King Lear review or 'Cheeks cracked. Soul broken.'

King Lear, William Shakespeare
Old Vic Theatre, 8th November 2016
Written for The Ham & High 



Deborah Warner’s fizzing, flawed – and brilliantly playful – take on King Lear contains a wink or a chuckle in almost every scene. Bums are displayed proudly. Edmund skips to his soliloquies. A raging storm is recreated with thundering sheets and blazing screens and, if you’re really lucky, Gloucester’s eye might fly clean past you. Atop these flourishes and twists – which are patchy but consistently sparky - there is a once-in-a-life-time performance from Glenda Jackson as King Lear that will blow your mind and break your heart.

Perhaps it’s Jackson’s past as an MP (she only stood down from her Hampstead and Highgate constituency in 2015) that makes her such a convincing politician in this modern-dress production. Perhaps it’s her RSC work that makes her a singularly natural interpreter of Shakespeare. Perhaps it is her age (80 years) that allows her performance to shimmer on so many levels – both a testament to human resolve and a wrenching display of vulnerability. Whatever the reasons, the dramatic stars have aligned to create a performance of breath-taking authenticity and feeling.
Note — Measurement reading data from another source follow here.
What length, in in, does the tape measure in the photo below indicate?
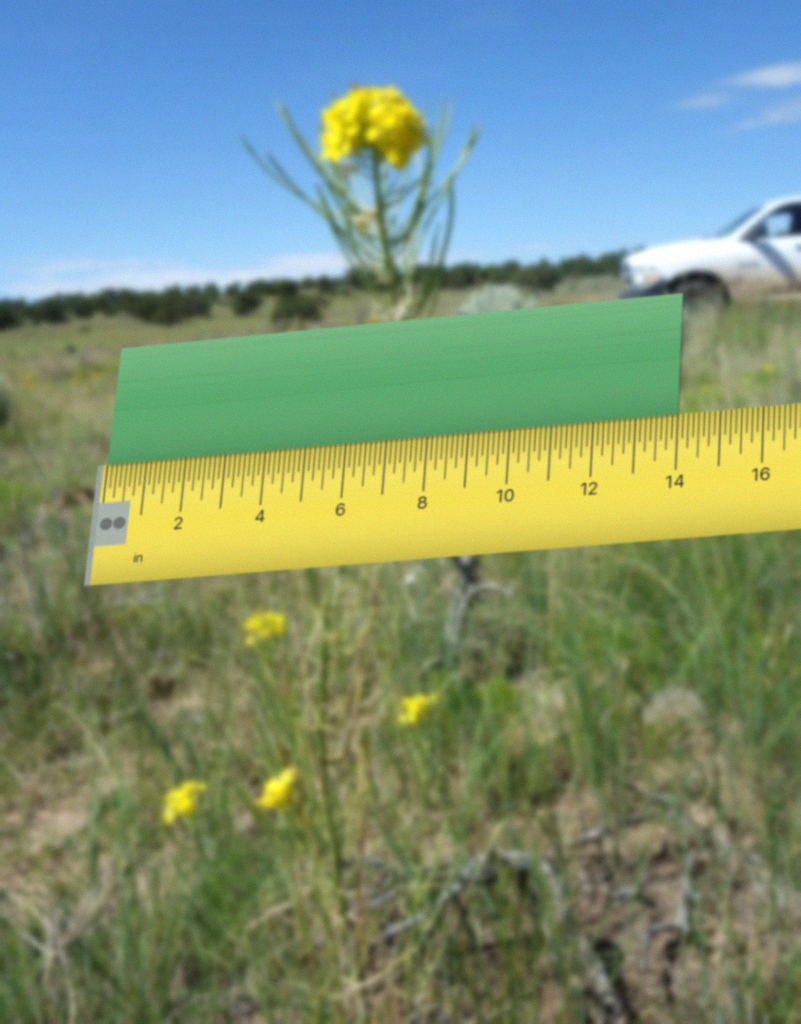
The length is 14 in
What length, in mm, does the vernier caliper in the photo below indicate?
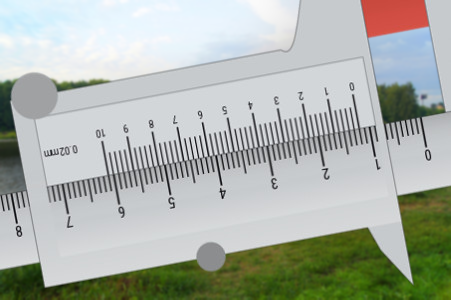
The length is 12.0 mm
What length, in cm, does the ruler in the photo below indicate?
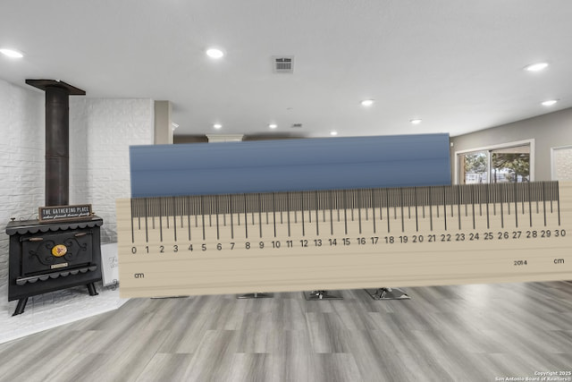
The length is 22.5 cm
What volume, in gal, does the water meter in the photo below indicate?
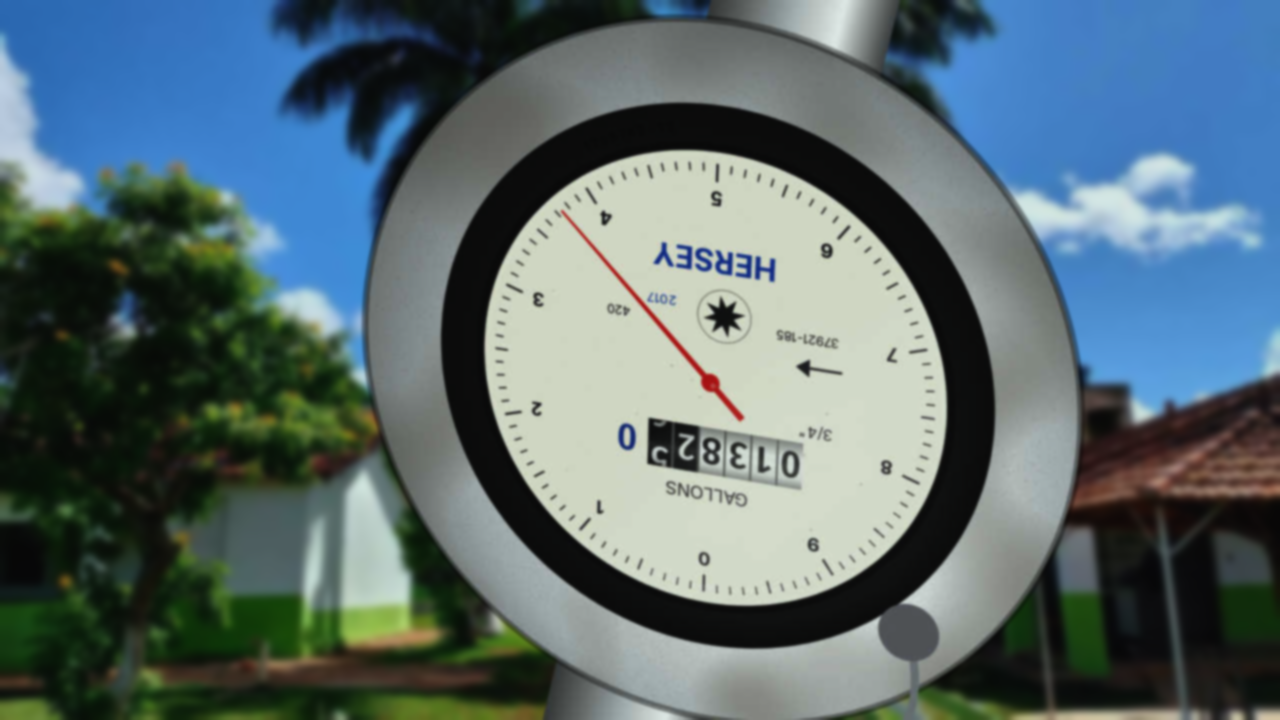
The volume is 138253.7 gal
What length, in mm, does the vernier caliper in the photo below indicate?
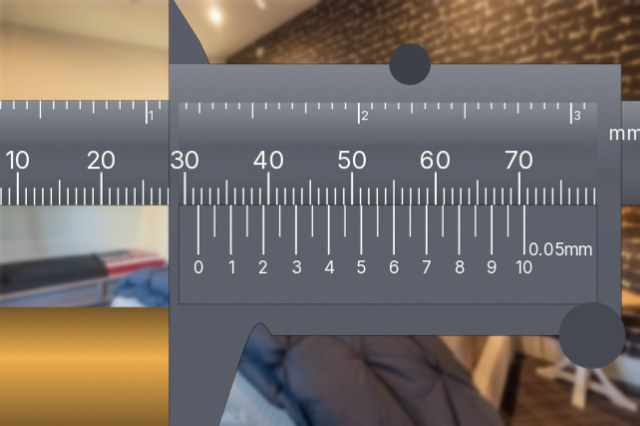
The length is 31.6 mm
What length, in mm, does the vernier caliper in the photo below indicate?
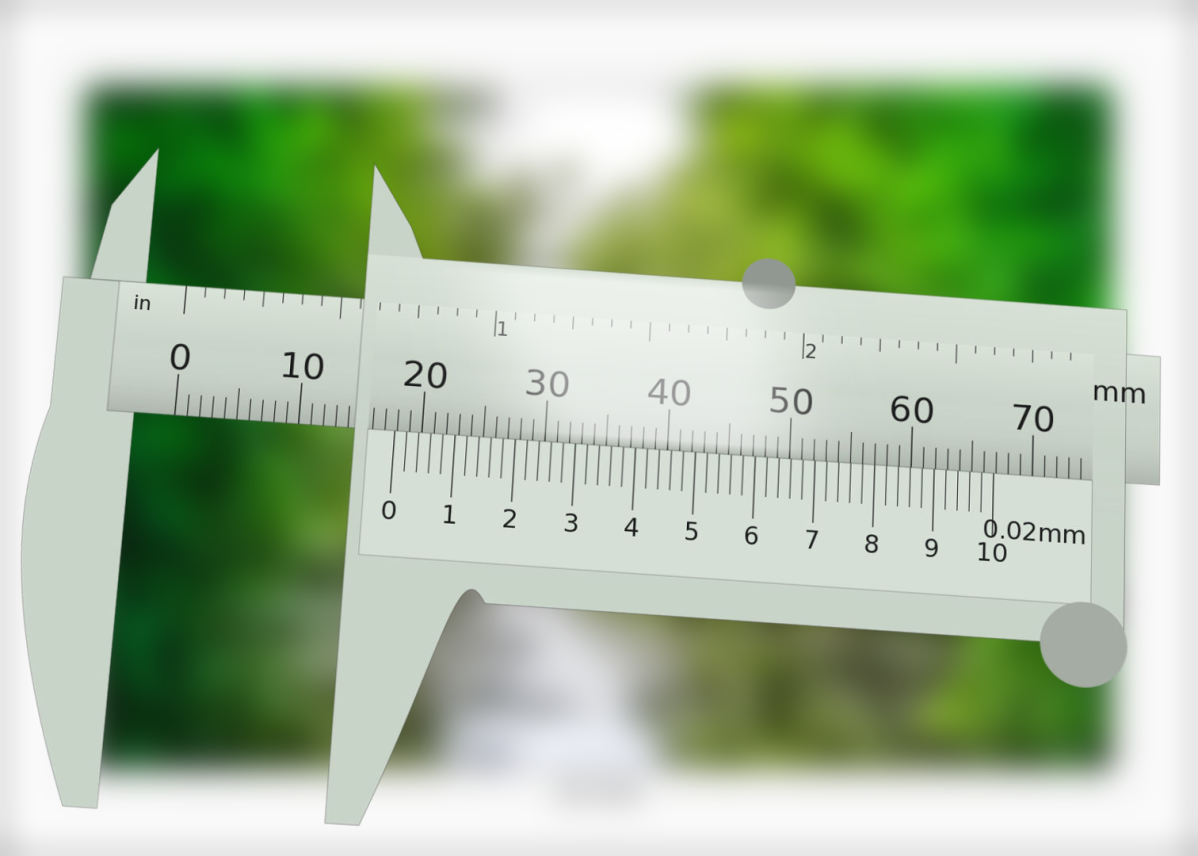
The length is 17.8 mm
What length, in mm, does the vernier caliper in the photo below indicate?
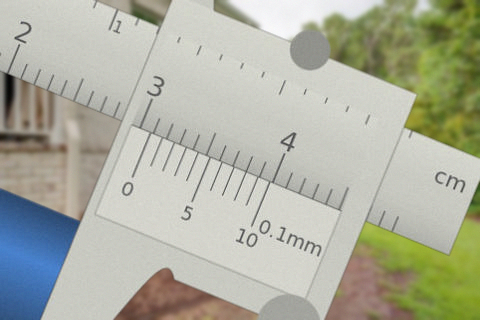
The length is 30.8 mm
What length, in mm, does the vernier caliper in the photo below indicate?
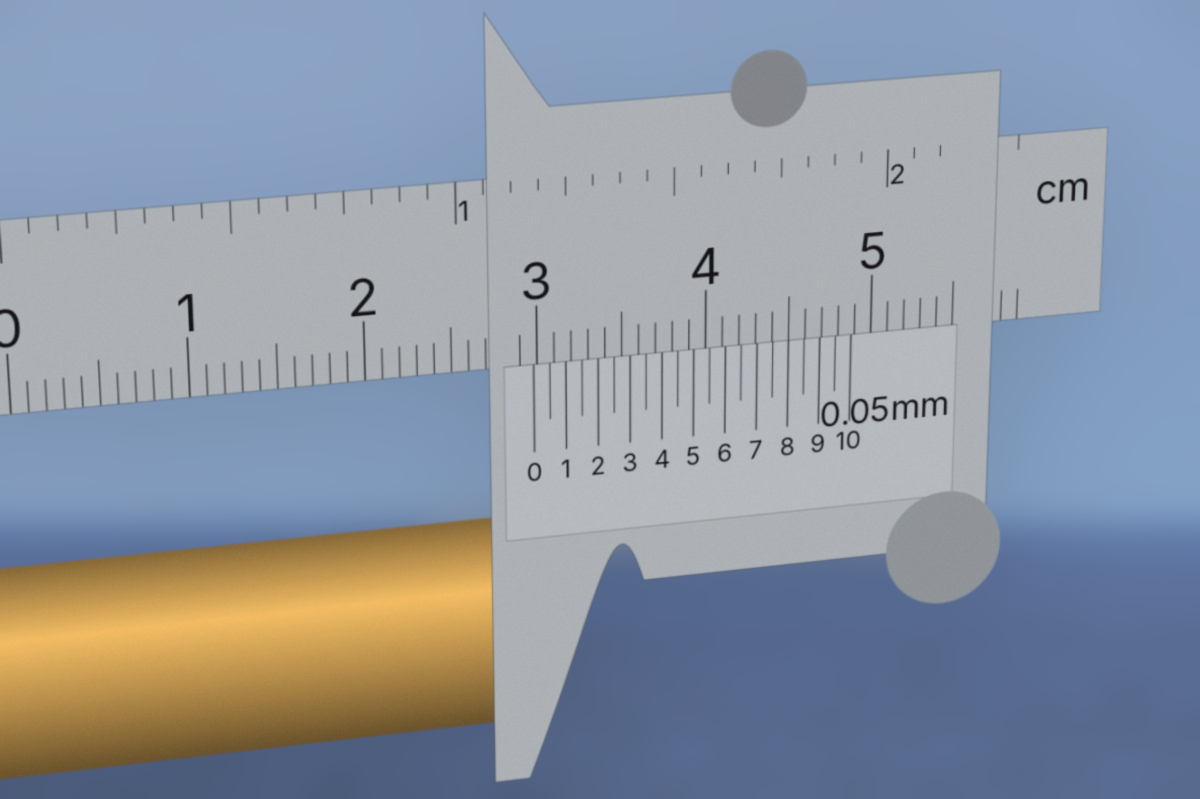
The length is 29.8 mm
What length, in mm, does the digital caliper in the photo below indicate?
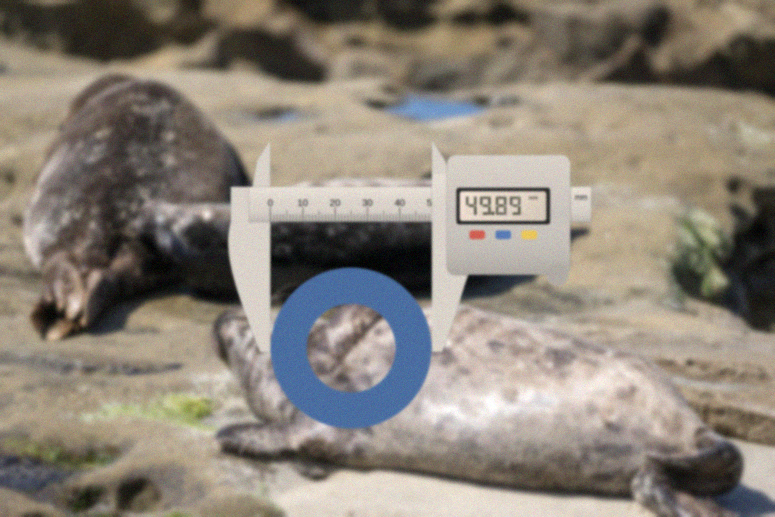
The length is 49.89 mm
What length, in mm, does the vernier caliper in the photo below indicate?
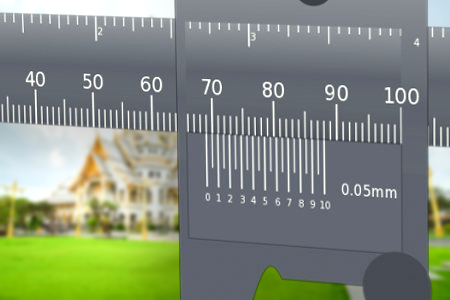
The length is 69.0 mm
Here is a plain-dressed King that is strong, sarcastic and a horrible show-off – with only a hint of the senility that will later take hold. Jackson’s use of her hands is inspired: every flourish of the fingers deepens Shakespeare’s poetry. Most impressive are the moments when Lear curses ‘his’ daughters. The rage that Jackson summons – the venom and heat that surges through her speech – is terrifying and otherworldly, as if Lear has finally made contact with God.

The other actors sound a little clunky in Jackson’s presence. Harry Melling is particularly laboured as the wronged Edgar, and Jane Horrocks – as Lear’s false daughter Regan – feels awkward. The comic turns work better and Rhys Ifans’ Fools is genuinely funny – no more so than when he has two eggs rammed in his eyes.


There are moments when this restless production flags and the screen-based set (Warner and Jean Kalman) is resolutely minimalist and ugly. But despite a faltering second half, a dark tension builds as we wait – with dread and sick excitement – for Lear’s fate to befall him and for Jackson to return to the stage and tear our hearts in two.